Can anyone help me find my mistake?
$$I = \int_0^2 f(x) ~ dx, \qquad f(x)=\frac {3^x}{x+1}$$
I got $f(0)=1$
$f(0)=1$
$f(1/2)=\frac{2(3^{1/2})}3$
$f(1)=3/2$
$f(3/2)=\frac{6(3^{1/2})}5$
$f(2)=3$
Calculation $I = \frac16[1+2(\frac{2(3^{1/2})}3)+4(3/2)+2(\frac{6(3^{1/2})}5)+3]$ when I used and substituted in the formula then I am getting $2.7$.....
But, the actual answer is $3.32$....
On
Let $$I = \int_0^2 f(x) ~ dx \quad\&\quad f(x)=\frac {3^x}{x+1}. \tag{1}$$
Simpson's rule on the interval $[0,1]$ gives $$\int_0^1 f(x) ~ dx \approx \frac{1-0}{6} \left[ f(0) + 4f\left(\frac12\right) + f(1) \right]. \tag{2}$$ Similarly, on the interval $[1,2]$, $$\int_1^2 f(x) ~ dx \approx \frac{2-1}{6} \left[ f(1) + 4f\left(\frac32\right) + f(2) \right]. \tag{3}$$
To approximate $(1)$, we sum $(2)$ and $(3)$: $$I \approx \frac16 \left[ f(0) + 4f\left(\frac12\right) + f(1) \right] + \frac16 \left[ f(1) + 4f\left(\frac32\right) + f(2) \right].$$ Combining & simplifying, $$I \approx \frac16 \left[ f(0) + 4f\left(\frac12\right) + 2f(1) + 4f\left(\frac32\right) + f(2) \right].$$
Compare with your calculations: $$\require{cancel} I \approx \frac16 \left[ f(0) + \cancel{2f\left(\frac12\right)} + \cancel{4f(1)} + \cancel{2f\left(\frac32\right)} + f(2) \right].$$ (I have sticken out the parts of the calculation that are incorrect.)

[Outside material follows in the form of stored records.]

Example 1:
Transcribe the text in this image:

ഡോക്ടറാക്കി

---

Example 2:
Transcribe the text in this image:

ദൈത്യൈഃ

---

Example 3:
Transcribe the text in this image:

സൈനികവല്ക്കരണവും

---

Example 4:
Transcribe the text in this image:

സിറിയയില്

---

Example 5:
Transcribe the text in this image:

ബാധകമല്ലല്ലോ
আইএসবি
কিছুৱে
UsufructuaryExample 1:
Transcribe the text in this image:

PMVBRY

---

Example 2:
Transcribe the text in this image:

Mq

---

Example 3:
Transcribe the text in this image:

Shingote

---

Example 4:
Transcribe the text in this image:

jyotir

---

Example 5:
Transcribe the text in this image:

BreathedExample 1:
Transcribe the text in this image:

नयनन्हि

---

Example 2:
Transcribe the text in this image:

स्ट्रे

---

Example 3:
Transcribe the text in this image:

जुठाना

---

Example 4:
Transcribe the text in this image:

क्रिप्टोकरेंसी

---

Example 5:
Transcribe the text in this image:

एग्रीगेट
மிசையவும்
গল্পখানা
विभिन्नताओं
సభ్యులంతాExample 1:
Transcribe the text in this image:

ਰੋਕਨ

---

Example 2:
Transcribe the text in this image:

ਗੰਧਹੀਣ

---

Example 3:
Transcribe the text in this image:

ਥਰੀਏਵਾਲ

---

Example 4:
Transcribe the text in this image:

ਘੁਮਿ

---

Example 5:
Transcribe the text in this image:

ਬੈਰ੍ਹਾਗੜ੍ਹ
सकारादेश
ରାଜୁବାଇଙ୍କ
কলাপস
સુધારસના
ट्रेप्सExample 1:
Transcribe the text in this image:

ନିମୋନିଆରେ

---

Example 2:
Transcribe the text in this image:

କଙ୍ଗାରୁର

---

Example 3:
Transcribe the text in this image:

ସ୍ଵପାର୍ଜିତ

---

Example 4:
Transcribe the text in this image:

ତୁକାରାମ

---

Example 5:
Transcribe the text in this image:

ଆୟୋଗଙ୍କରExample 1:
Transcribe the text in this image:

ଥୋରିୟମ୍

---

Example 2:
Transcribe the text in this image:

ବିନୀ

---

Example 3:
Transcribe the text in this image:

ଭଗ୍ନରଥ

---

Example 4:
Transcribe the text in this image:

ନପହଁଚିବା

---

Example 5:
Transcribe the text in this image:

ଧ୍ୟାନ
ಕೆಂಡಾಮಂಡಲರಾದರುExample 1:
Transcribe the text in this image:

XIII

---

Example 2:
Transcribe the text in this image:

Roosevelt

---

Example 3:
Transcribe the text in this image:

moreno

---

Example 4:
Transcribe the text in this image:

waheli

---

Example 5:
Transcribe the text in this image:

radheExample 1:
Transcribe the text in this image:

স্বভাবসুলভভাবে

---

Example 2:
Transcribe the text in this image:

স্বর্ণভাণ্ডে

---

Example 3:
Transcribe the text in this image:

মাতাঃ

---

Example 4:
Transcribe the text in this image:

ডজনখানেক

If you are using Simpson's rule over two unit intervals it should be $$\frac 16[f(0)+4f(\frac 12)+2f(1)+4f(\frac 32)+1f(2)]$$ That gives $$\frac 16\left[1+4\cdot \frac 23\sqrt 3+2\cdot \frac 32+4\cdot \frac 65\sqrt 3+3\right]=\frac 16(7+\frac {112}{15}\sqrt 3)\approx 3.32$$ If the length of each interval were different from $1$ we would have to multiply by it. The $2$ in the center comes from adding $1$ from each interval.